- Born: 7 July 1939 Moscow, Soviet Union
- Died: 15 January 2013 (aged 73) Montreal, Quebec, Canada
- Education: Moscow Conservatory
- Years active: 1969-2013
- Employers: Moscow Conservatory; Moscow Chamber Orchestra; Conservatoire de musique du Québec à Montréal; Université de Montréal; I Musici de Montréal Chamber Orchestra;
- Known for: Founder of the I Musici de Montréal Chamber Orchestra
- Spouse: Eleonora Turovsky (née Leonova)
- Children: 1
- Awards: National Order of Quebec, 2010; Order of Canada, Officer, 2012; Prix Opusl [fr], 2012;
- Musical career
- Occupations: Conductor; music educator;
- Instrument: Cello
- Formerly of: Borodin Trio

= Yuli Turovsky =

Canadian conductor

Yuli Turovsky OC CQ (Юлий Туровский; 1939 - 2013) was a Soviet-born Canadian cellist, conductor and music educator, known for founding the I Musici de Montréal Chamber Orchestra.
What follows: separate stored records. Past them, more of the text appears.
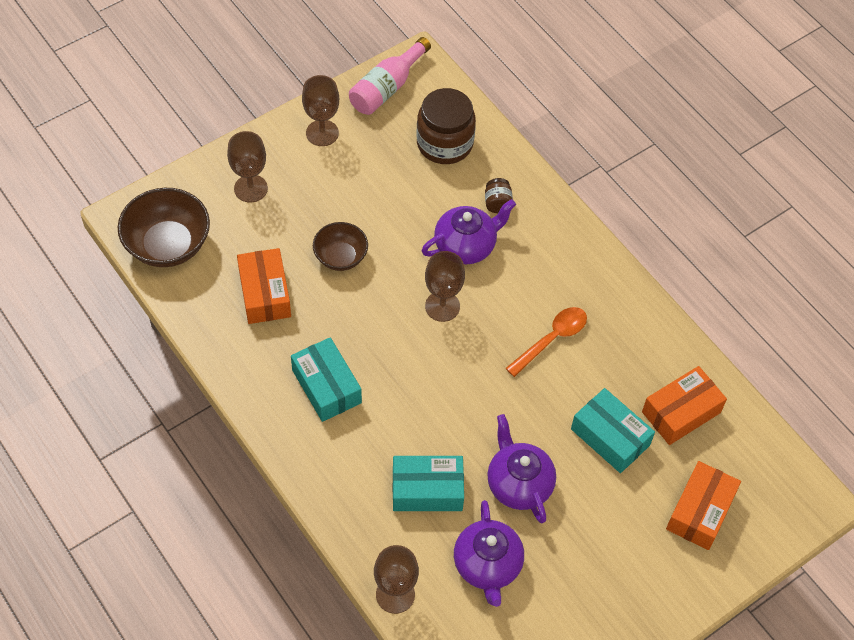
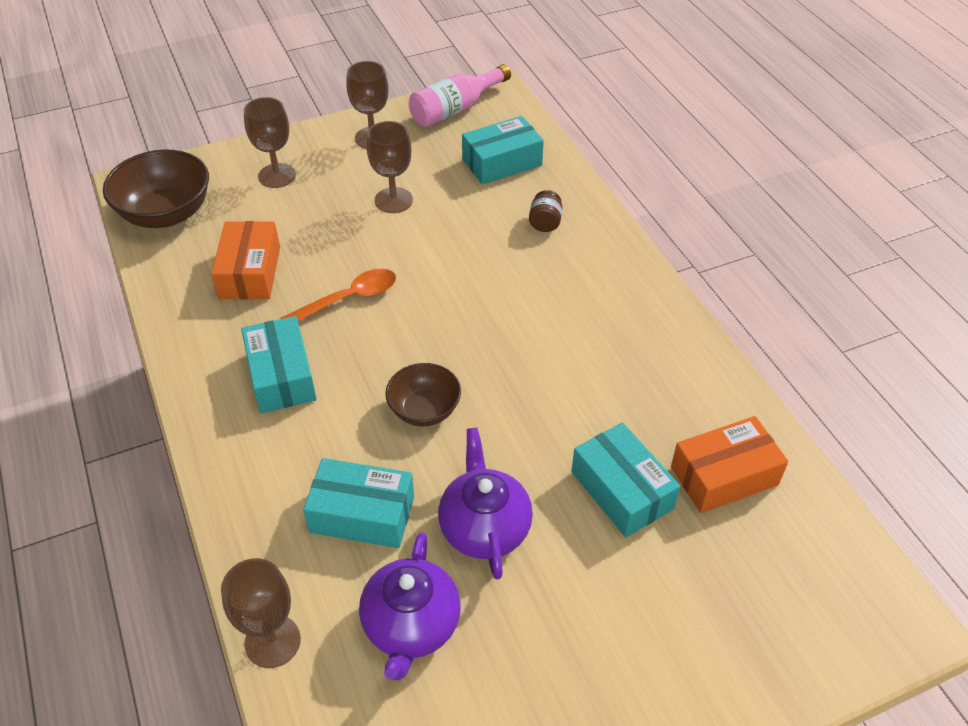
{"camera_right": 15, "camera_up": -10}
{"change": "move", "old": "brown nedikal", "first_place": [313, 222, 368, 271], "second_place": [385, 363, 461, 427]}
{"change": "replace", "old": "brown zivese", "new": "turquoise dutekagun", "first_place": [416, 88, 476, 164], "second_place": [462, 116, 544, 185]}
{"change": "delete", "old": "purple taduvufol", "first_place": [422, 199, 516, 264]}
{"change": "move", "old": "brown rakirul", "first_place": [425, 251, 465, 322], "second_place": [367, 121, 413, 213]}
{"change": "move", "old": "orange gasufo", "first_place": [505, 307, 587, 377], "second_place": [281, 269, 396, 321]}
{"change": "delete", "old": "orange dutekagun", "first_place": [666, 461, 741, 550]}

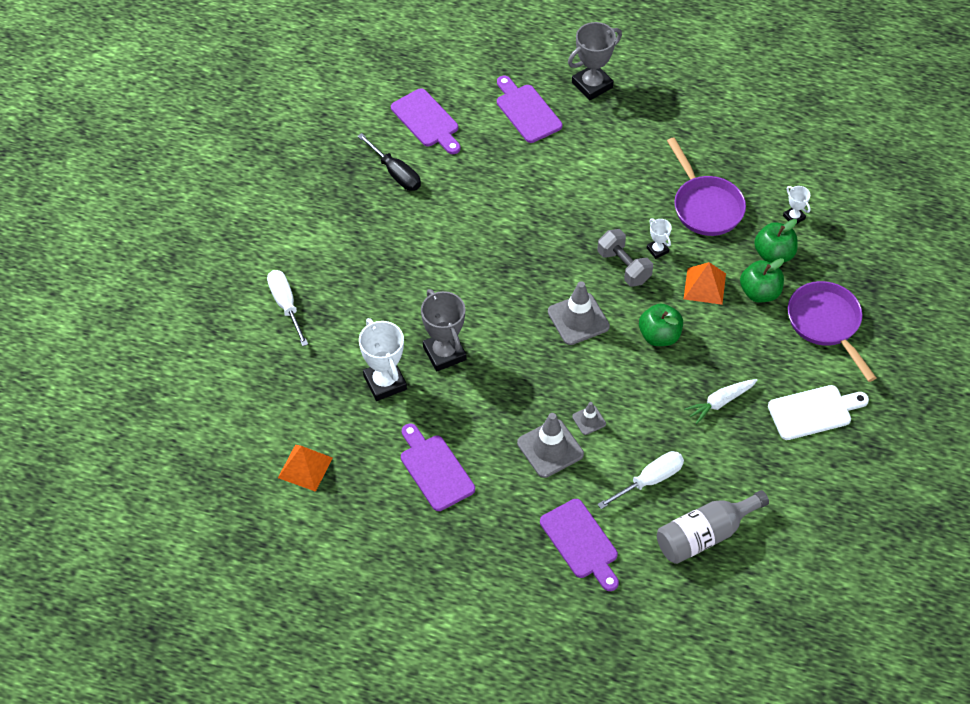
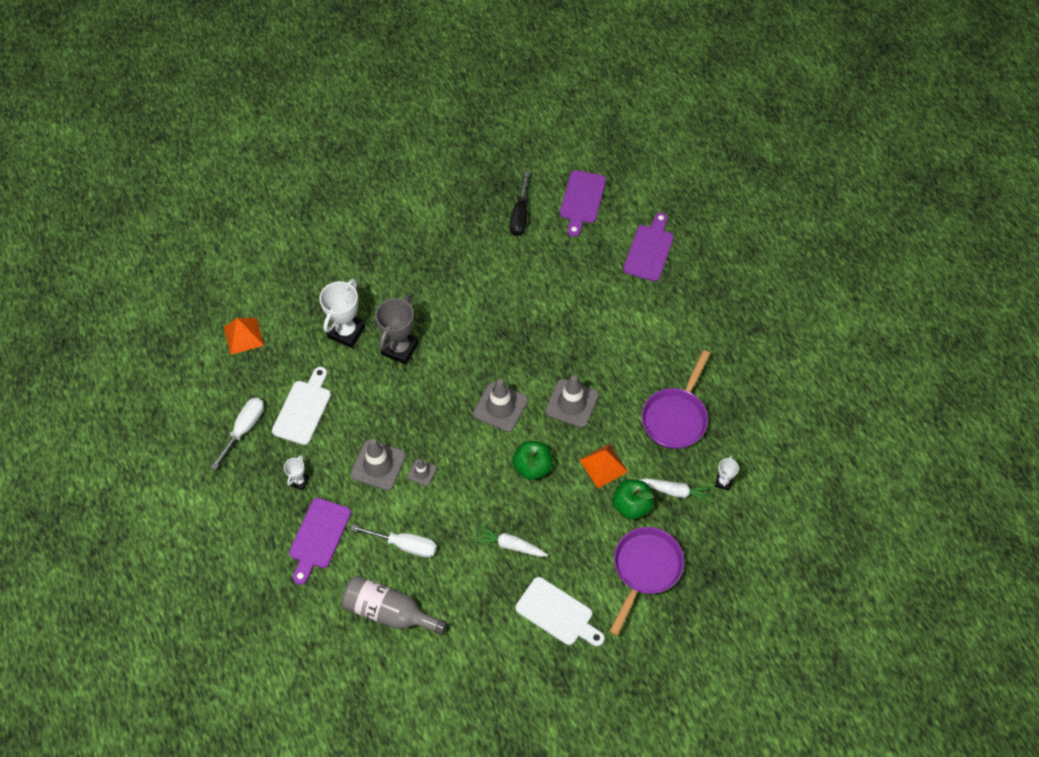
{"camera_right": 50, "camera_up": 5}
{"change": "move", "old": "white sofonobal", "first_place": [267, 270, 308, 346], "second_place": [211, 397, 264, 470]}
{"change": "recolor", "old": "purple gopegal", "new": "white gopegal", "first_place": [401, 424, 475, 511], "second_place": [272, 367, 331, 445]}
{"change": "delete", "old": "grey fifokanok", "first_place": [568, 22, 622, 101]}
{"change": "replace", "old": "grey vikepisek", "new": "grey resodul", "first_place": [597, 229, 653, 286], "second_place": [545, 375, 599, 428]}
{"change": "move", "old": "white fifokanok", "first_place": [647, 218, 672, 259], "second_place": [284, 455, 309, 490]}
{"change": "replace", "old": "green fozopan", "new": "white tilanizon", "first_place": [754, 219, 798, 263], "second_place": [639, 478, 713, 504]}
== Early life and education ==
Turovsky was born on the 7 July 1939 in Moscow in the Soviet Union (present-day, Russia). In 1946, Turovsky began studying the cello at Moscow Central Music School. In 1957, Turovsky enrolled at the Moscow Conservatory where he studied under Galina Kozolupova. Turovsky graduated with a diploma in 1962, and subsequently earned his doctorate in 1969.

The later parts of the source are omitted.